Climate Litigation vs. Legislation: Avoiding Excessive Judicial Activism in the EU

On 24 March 2021 the German Federal Constitutional Court issued a decision with far-reaching consequences. The court ruled that the lack of sufficient specifications for further CO2 emission reductions from 2031 onwards in the German Climate Act ran contrary to the Constitution. In so ruling, the court narrowed the scope of action available to the legislator. Just a few weeks later a Dutch court went one step further, declaring that the oil and gas company Shell had violated its human rights obligations by failing to take adequate action to curb its contributions to climate change and global warming.

These are just two examples of the approach to climate change that has been adopted by some courts in the EU. They coincide with the EU’s very recent legislative initiatives to promote a uniform legislative package on climate change that could act as a vehicle for the European Green Deal. We are confronted with two mutually exclusive risks: regulative overreach and efforts that are too little, too late.
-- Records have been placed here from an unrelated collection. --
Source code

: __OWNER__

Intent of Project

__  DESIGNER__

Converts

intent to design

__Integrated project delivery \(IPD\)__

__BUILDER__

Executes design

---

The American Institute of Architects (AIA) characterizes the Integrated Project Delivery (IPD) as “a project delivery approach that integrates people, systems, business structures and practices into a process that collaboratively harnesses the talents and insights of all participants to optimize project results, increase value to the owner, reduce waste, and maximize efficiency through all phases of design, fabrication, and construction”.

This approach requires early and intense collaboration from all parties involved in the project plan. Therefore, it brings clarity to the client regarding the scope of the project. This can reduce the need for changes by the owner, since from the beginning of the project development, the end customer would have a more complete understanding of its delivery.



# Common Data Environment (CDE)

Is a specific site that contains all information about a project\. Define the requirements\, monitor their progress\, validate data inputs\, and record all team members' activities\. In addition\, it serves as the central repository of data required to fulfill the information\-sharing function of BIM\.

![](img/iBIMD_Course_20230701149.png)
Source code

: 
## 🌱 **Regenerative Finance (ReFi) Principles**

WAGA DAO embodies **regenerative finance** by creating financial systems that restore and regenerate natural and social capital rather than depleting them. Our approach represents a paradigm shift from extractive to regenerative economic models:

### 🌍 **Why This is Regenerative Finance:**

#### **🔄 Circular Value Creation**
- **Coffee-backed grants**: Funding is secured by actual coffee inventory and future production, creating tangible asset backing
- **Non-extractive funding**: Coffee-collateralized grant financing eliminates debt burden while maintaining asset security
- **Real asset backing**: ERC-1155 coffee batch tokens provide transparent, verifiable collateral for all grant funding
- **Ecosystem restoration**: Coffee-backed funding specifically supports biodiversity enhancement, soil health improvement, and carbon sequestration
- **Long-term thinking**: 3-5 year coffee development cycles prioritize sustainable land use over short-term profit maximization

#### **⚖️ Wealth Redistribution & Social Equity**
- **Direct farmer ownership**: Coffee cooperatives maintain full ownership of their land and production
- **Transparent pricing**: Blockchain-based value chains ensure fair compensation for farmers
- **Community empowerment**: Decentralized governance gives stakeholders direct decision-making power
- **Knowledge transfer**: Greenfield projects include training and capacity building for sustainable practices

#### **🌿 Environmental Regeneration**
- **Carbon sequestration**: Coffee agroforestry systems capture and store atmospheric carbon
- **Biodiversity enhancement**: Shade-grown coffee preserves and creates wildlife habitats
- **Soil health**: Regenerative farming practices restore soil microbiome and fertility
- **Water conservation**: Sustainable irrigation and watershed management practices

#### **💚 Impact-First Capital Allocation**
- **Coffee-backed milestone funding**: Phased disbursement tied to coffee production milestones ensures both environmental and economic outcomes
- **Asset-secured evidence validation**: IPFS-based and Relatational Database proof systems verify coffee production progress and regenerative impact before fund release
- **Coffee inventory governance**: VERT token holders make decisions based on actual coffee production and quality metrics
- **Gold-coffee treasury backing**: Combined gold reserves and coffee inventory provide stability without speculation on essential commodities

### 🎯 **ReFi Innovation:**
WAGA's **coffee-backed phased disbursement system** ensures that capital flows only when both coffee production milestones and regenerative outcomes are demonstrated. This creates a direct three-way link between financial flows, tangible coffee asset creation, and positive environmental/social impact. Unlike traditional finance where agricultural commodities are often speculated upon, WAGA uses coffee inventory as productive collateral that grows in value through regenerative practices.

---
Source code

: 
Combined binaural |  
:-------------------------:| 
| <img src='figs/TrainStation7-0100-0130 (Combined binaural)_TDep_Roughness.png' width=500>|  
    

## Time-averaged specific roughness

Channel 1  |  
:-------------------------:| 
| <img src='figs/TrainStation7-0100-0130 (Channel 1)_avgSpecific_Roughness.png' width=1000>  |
This policy brief proposes a balance between them. It demands that the legislator on the European level take a proactive role, especially in a time when climate change litigation is growing exponentially. The gap between legislative intentions and actions has been left unfilled for too long, so the courts are stepping in. To tackle a contemporary issue such as climate change, we have to find a solution to the old problem of the EU’s legitimacy and the extent to which member states have leeway in developing their own climate change policy.